╭─ DOCUMENT SEGMENT

Five years. The length of an average console generation. The Elder Scrolls IV: Oblivion ushered in the current generation and let everyone know what the tech was capable of, and it also ate many gamers’ lives, where being eaten never felt so great. Five years of anticipation is, as they say, a lot to live up to. So The Elder Scrolls V: Skyrim comes marching along with its massive ad campaign, making sure everyone knows of its imminent release. Does Skyrim have the clout to back up its swagger?

Yes. Yes it does.

Note: We’ve been careful to make what we believe to be a spoiler-free review.

Update: Some PS3 users have experienced a serious problem where after roughly 25 hours of play time, the game loses performance until it becomes very choppy, and for some people it's unplayable. Since it doesn't affect all users, it doesn't change our score, but beware if you're planning on playing on PS3.


A warm (and cold) welcome

Stepping into Skyrim’s world is like wrapping yourself in a furry, Nordic cloak that smells like your childhood blanket. Yes, the Oblivion you remember fondly is back – everything that made the last Elder Scrolls so lovable has returned. Yet now it’s a bit wilder, a bit rougher, and a bit more dangerous, and boy is the game better for it. Whereas Cyrodiil, the province from Oblivion, was a fairly typical temperate climate with deciduous forests and gentle rolling hills, Skyrim is a bitter, cold northern region (remember those impassable mountains in the north of Cyrodiil? Skyrim is just beyond them). This doesn’t mean the game world is a monotonous frozen waste: the land is diverse, but it has a wonderful “tone” to it that is very much Viking Axe Clanking and Visible Frosty Breaths Huddled Around Crackling Fires. It’s forbidding, slightly bleak, and yet also incredibly cozy when you come in from the cold.

╰─

REQUIRED ACTIONS:
1. In the Skyrim review, why doesn't the PS3 slowdown problem change the score?
2. Reproduce the stretch of the Skyrim review from "Update: Some PS3" through "playing on PS3.".

╭─ MATERIAL SUPPLIED

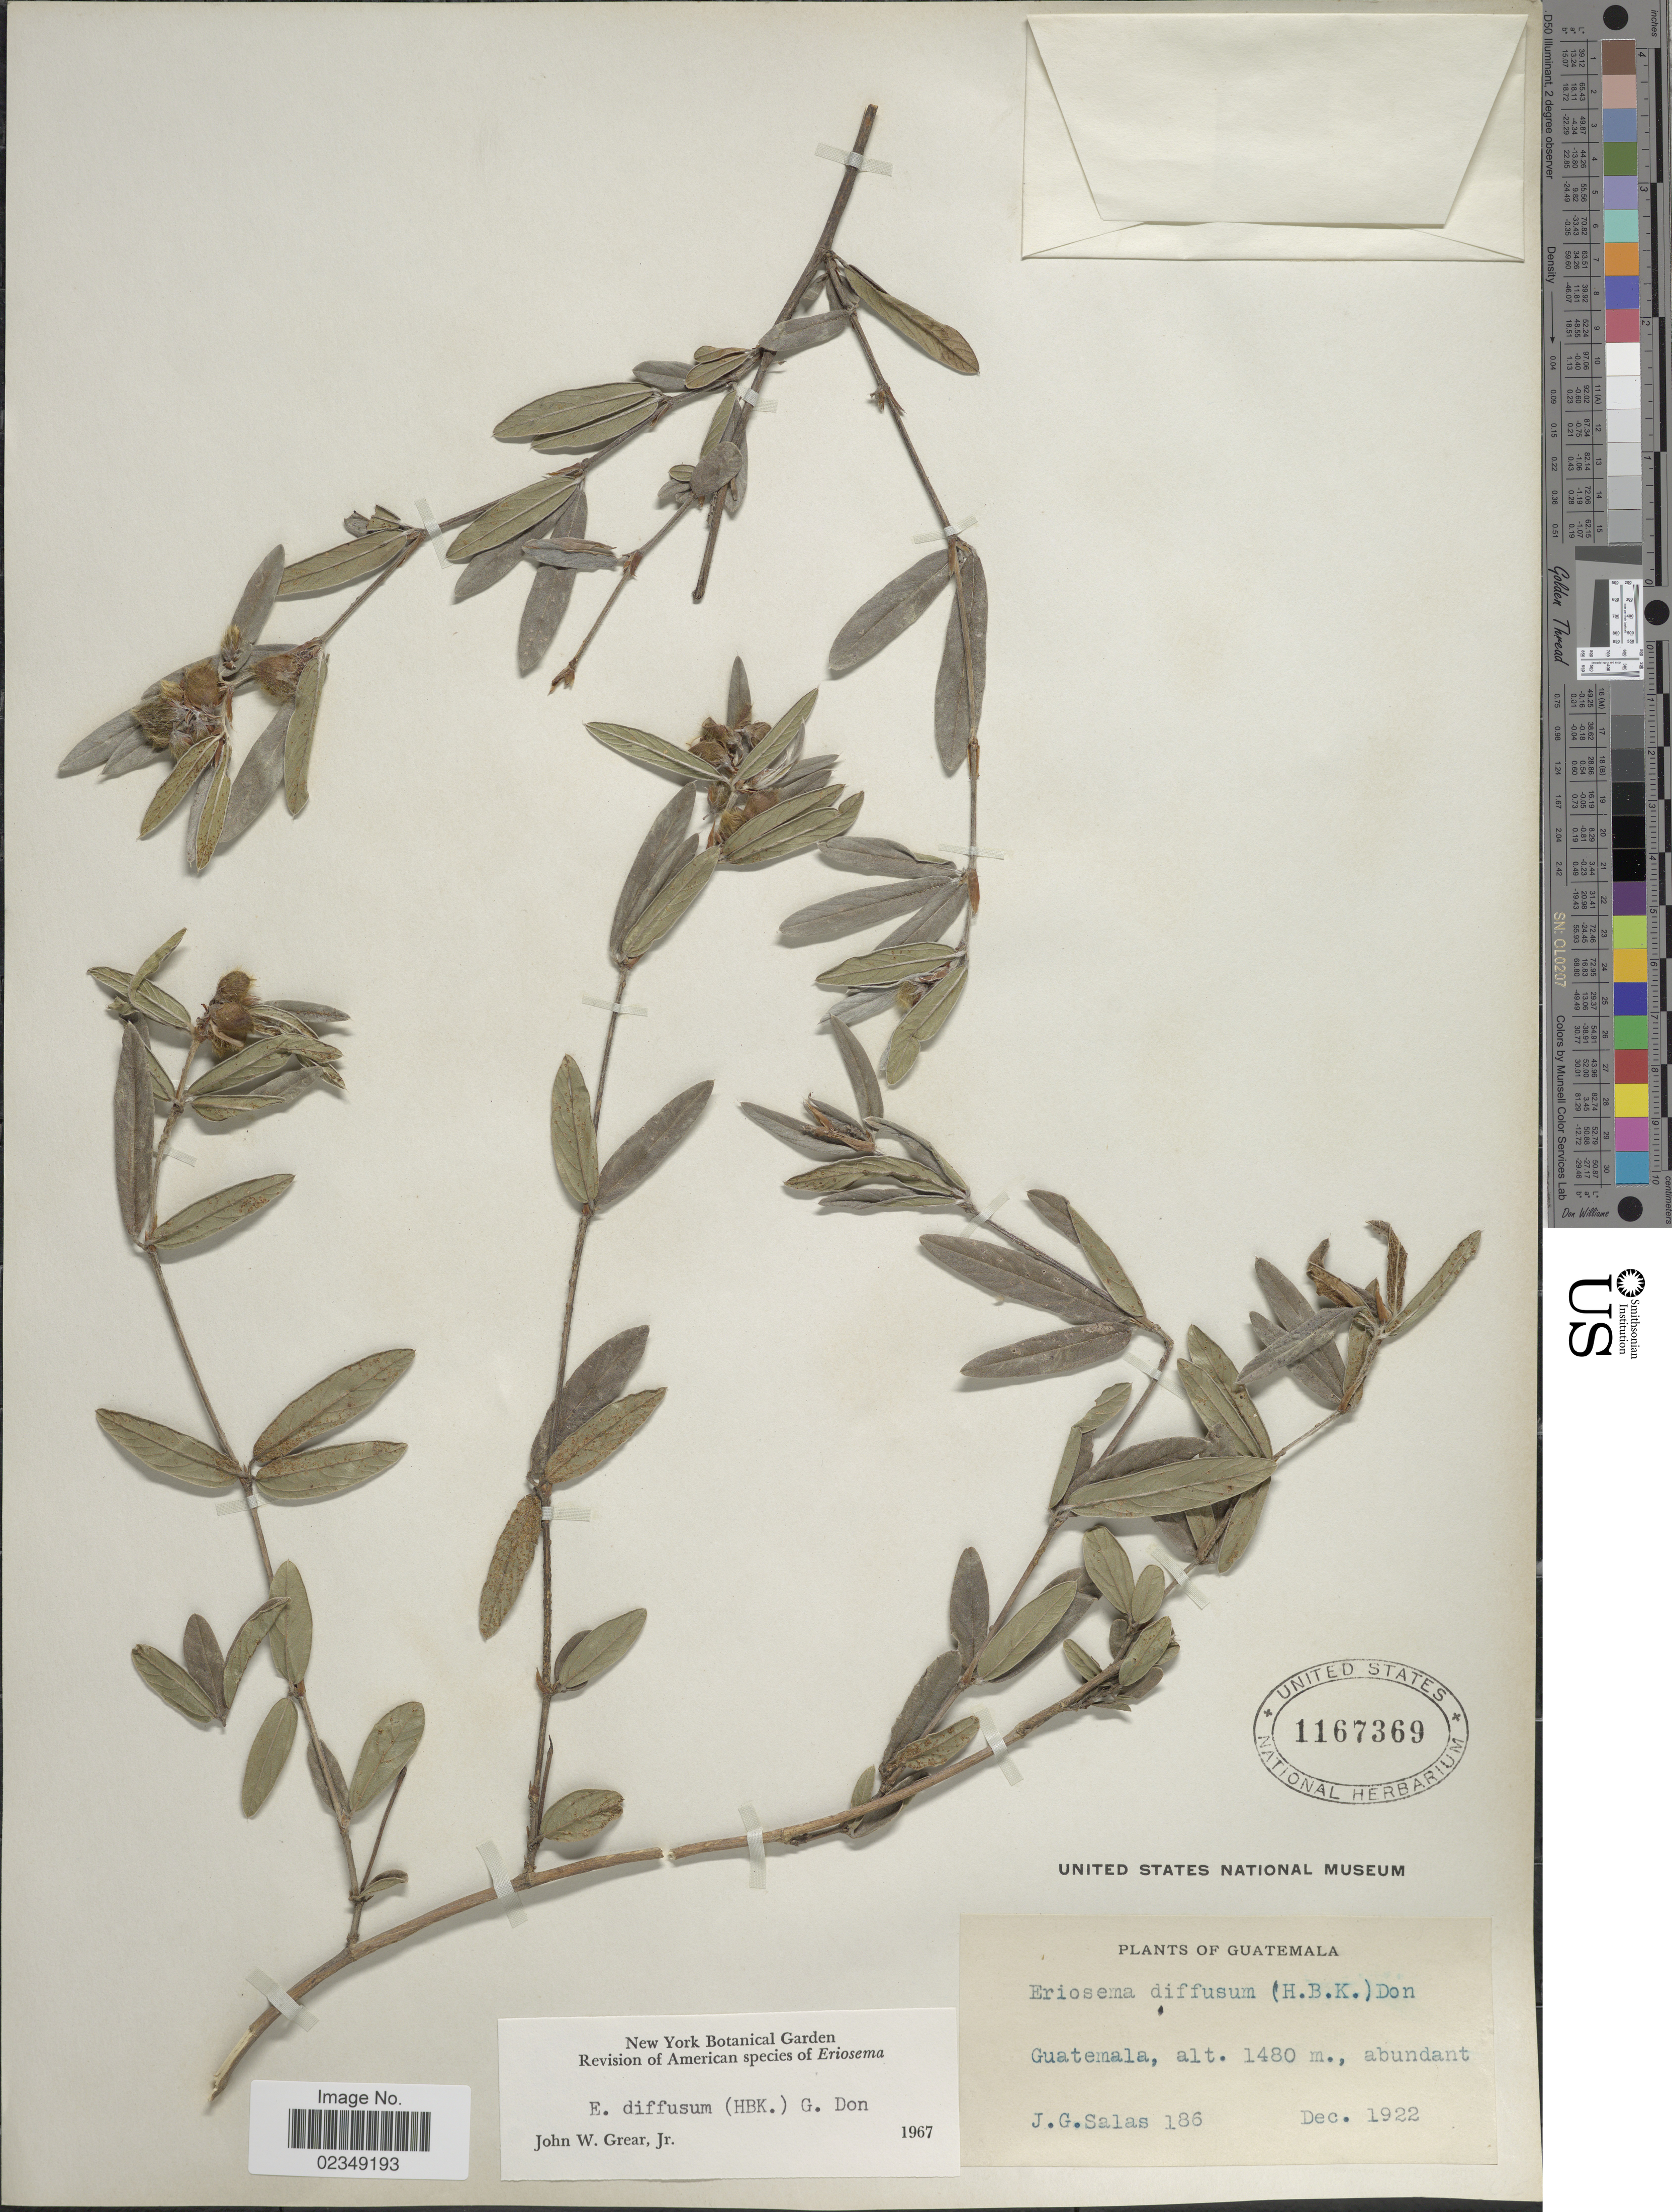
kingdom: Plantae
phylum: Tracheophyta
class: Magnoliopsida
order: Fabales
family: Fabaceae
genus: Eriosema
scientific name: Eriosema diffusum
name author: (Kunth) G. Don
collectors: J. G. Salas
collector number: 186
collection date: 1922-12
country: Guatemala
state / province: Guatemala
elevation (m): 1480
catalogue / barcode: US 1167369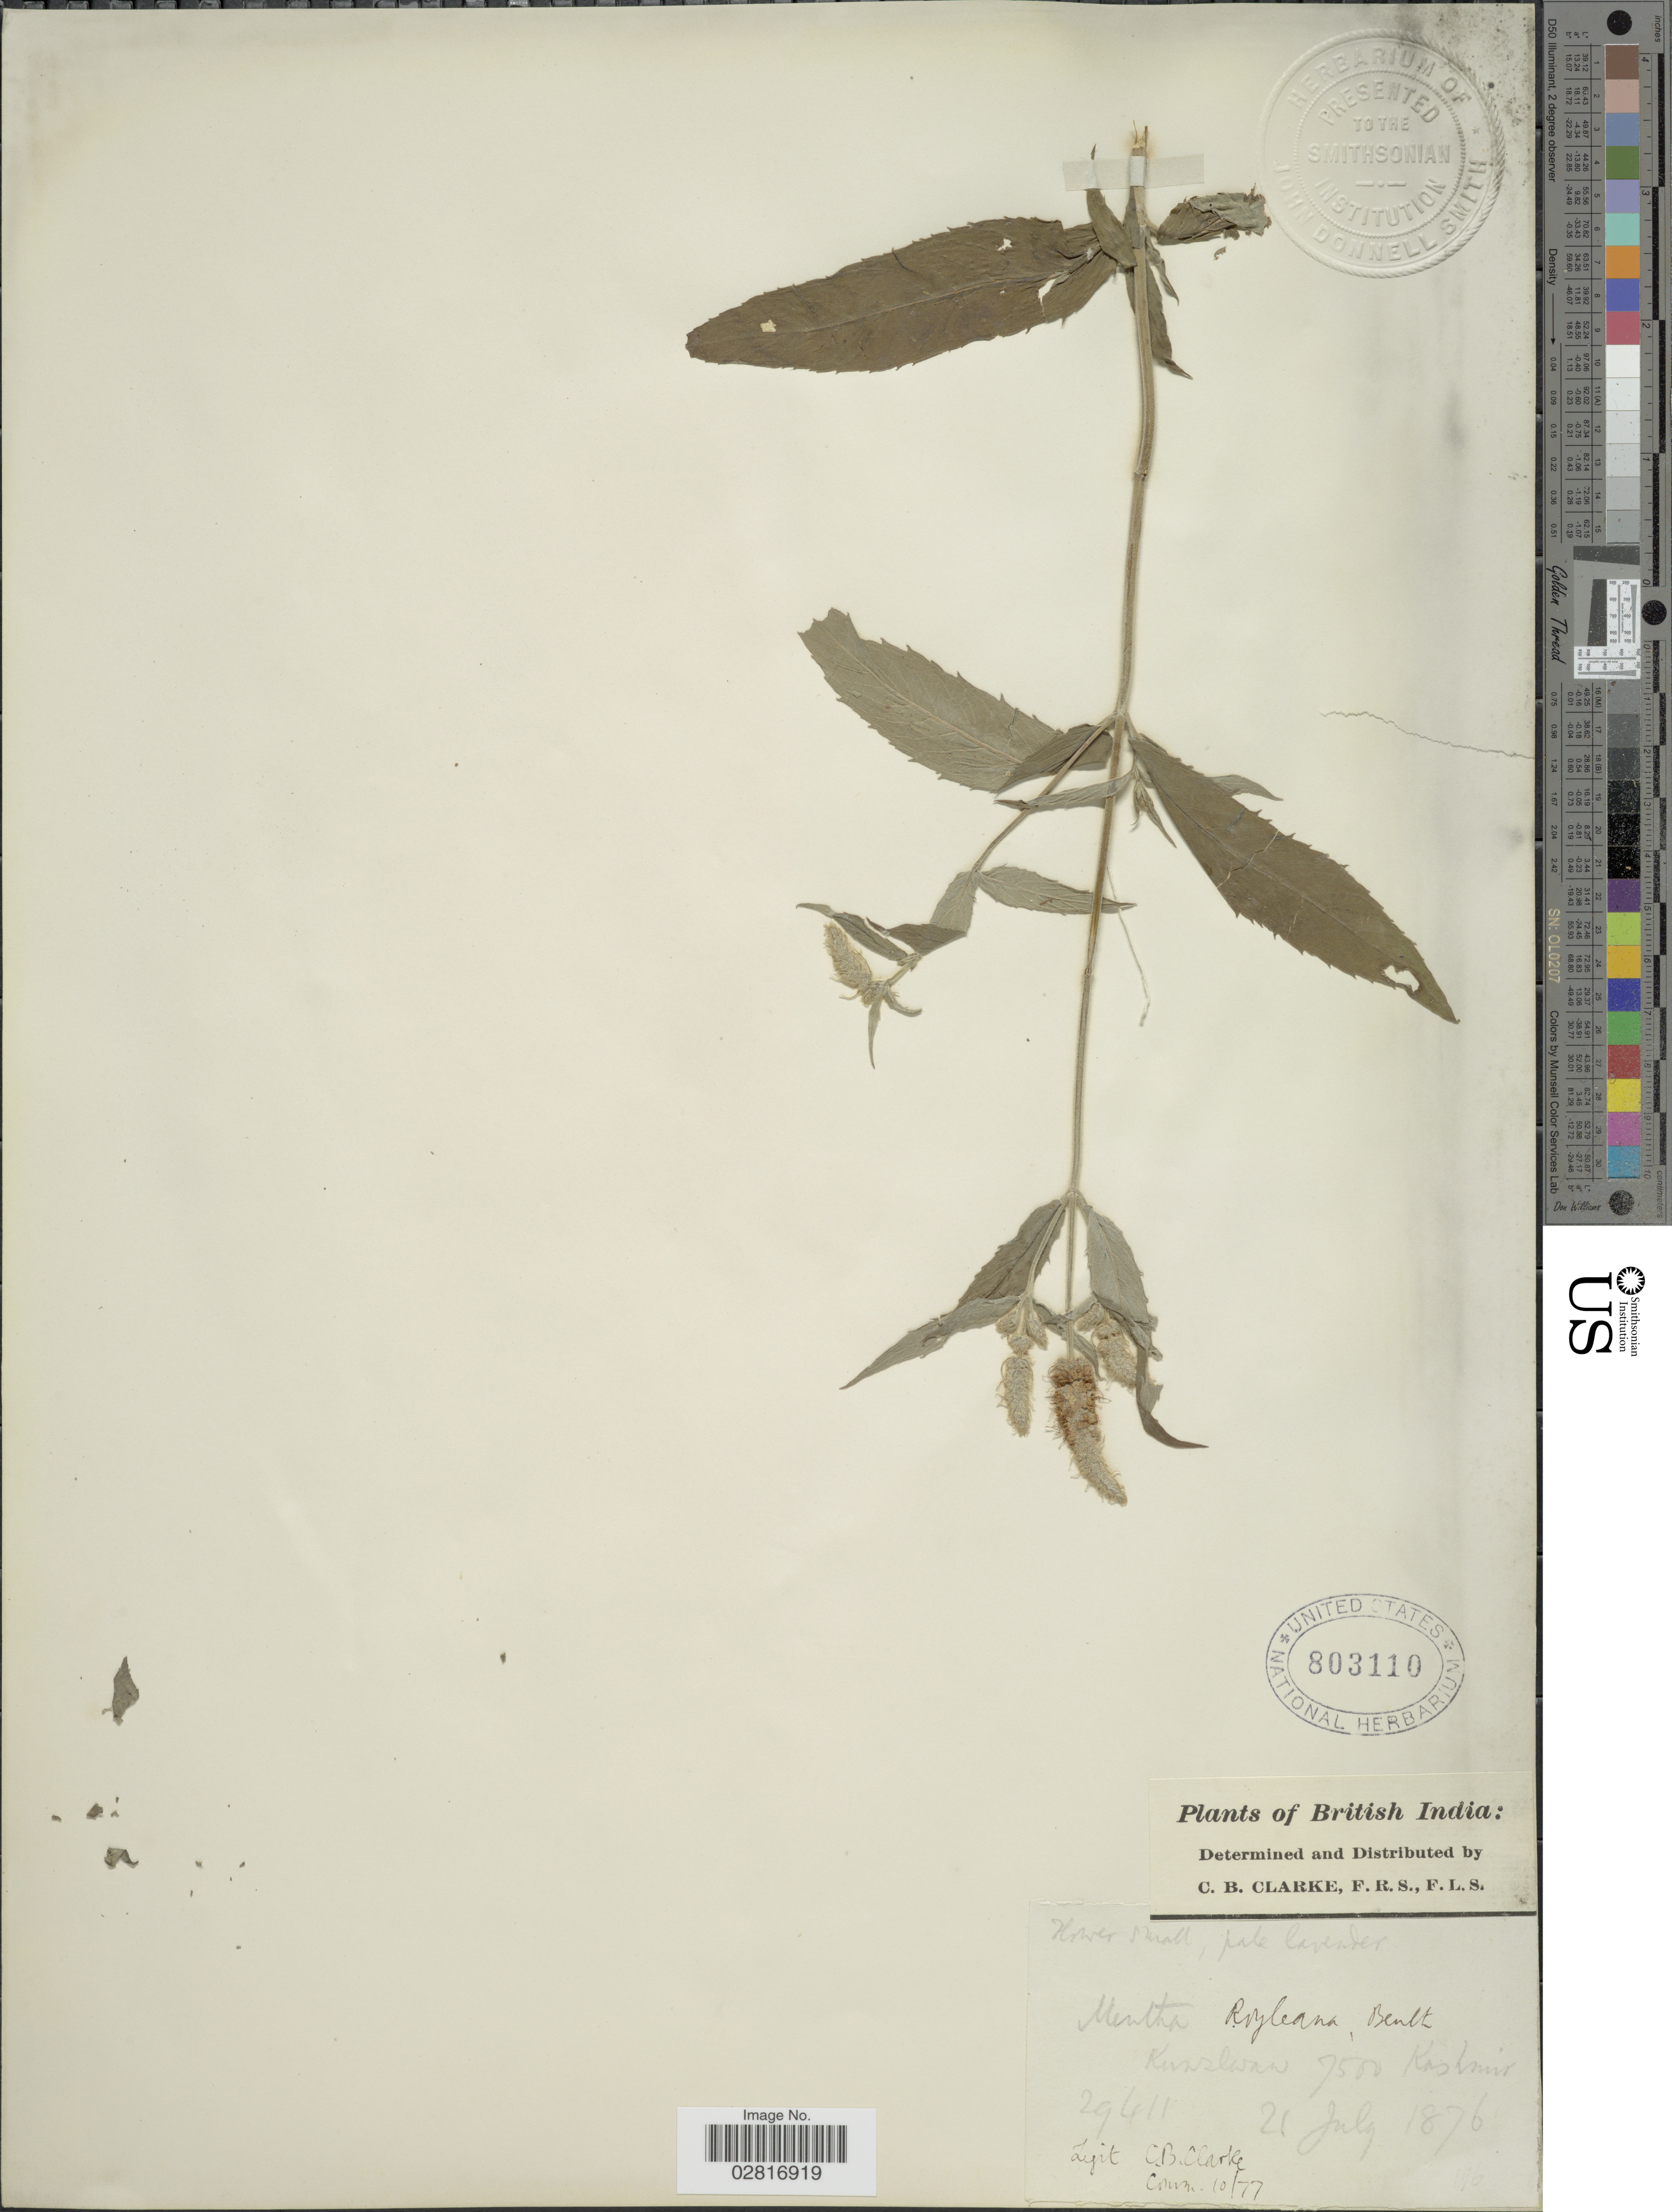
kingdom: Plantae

╰─

TASK RESPONSES:
1. It doesn't change the score because it doesn't affect all users. The review still warns anyone planning to play on PS3 to beware.

2.
Update: Some PS3 users have experienced a serious problem where after roughly 25 hours of play time, the game loses performance until it becomes very choppy, and for some people it's unplayable. Since it doesn't affect all users, it doesn't change our score, but beware if you're planning on playing on PS3.